Congressman 1 Percenter
Dr. Dan Freilich, the feisty Democratic challenger to Congressman Welch, is seeking to capitalize on recent reports that put the incumbent in a bad light. A May 13 story in the Washington Post identified several members of Congress who faced outsider challenges based on campaign finance issues — specifically, those who benefited financially from drug makers and sponsored a bill that, some argue, makes it more difficult for the feds to block trafficking in prescription opioids.
The article named Welch as accepting $79,000 in campaign contributions from drug makers and trading more than half a million dollars' worth of stock in drugstore chain Rite Aid.
"My priority is to get money out of politics as much as I can," Freilich said. "I was aware of Welch's corporate donations, but I wasn't aware of his personal enrichment."
Welch said he bought the Rite Aid shares before he was elected to Congress, and sold his interest in 2016. But he held them for nine years in Congress when he was playing a significant role in health care policy.
"He's either disingenuous or isn't even aware," asserted Freilich. "Even if there's no quid pro quo, there is the appearance of impropriety."
Welch acknowledged that appearances are a problem and argued that he has taken steps to avoid such entanglements, including shifting his portfolio to mutual funds that include numerous stocks.
"Ninety-four percent of what I own is in managed funds" rather than individual corporate stocks, he said, adding that he has told his investment adviser not to buy pharma stocks.
Welch's latest financial disclosure, for 2016, backs up his assertion.
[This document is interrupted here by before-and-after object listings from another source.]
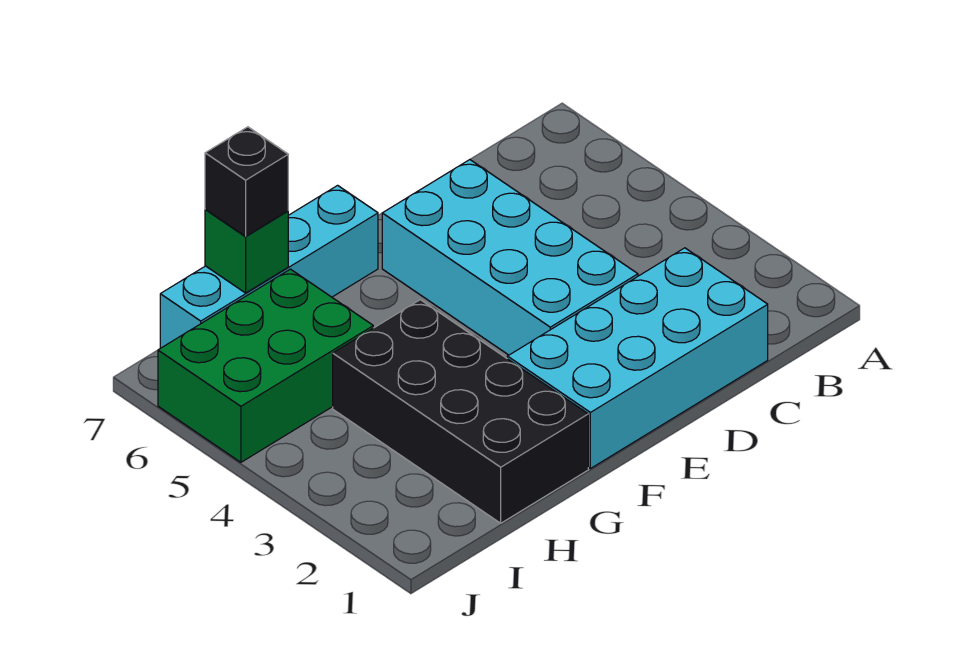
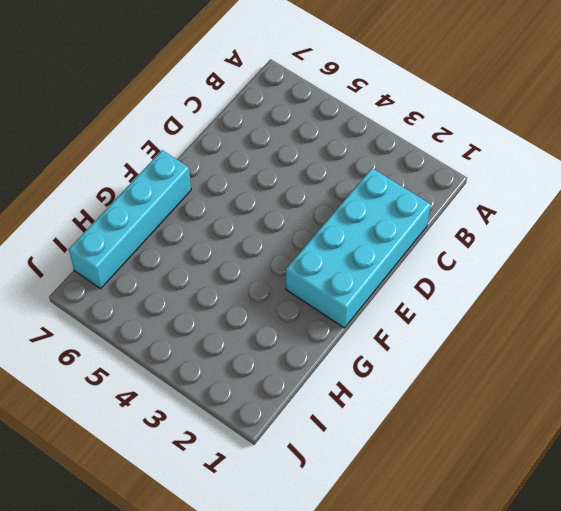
none -> cyan brick D3:E6 level 1
none -> black brick G1:H4 level 1

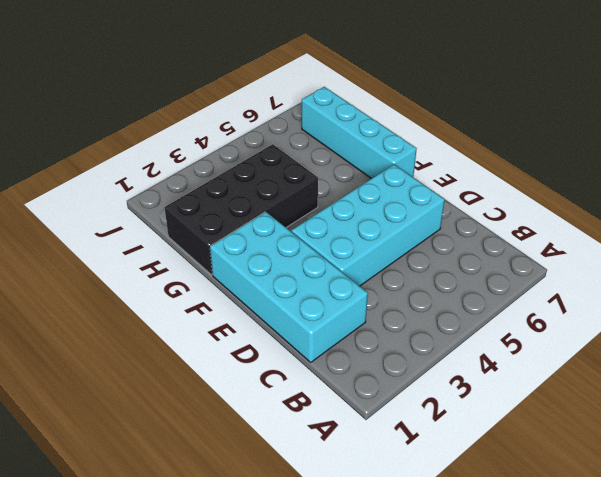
none -> green brick H5:J6 level 1
none -> green brick H7 level 2

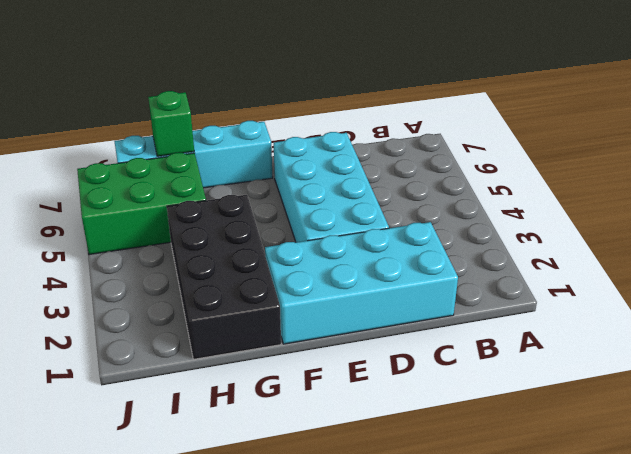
none -> black brick H7 level 3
He owns diverse holdings across a broad spectrum of market sectors. And he owns a lot; his 2016 disclosure lists 139 separate funds and stocks.
The bottom line: Welch is a multimillionaire. His financial disclosure lists each investment within a wide range of value — say, between $1,001 and $15,000. If you take the low end of each holding, you get a healthy $2.7 million. The maximum amounts add up to $7.16 million.
Has Welch done enough? Mutual funds remove the connection to an individual company, but if he buys a Pharma sector fund, he still has an interest in the well-being of the industry — which is often at odds with health care reform efforts. A multimillionaire with extensive investments can be a champion of progressive ideas. But still, there are appearances of conflict and subtle ways that substantial wealth changes one's point of view.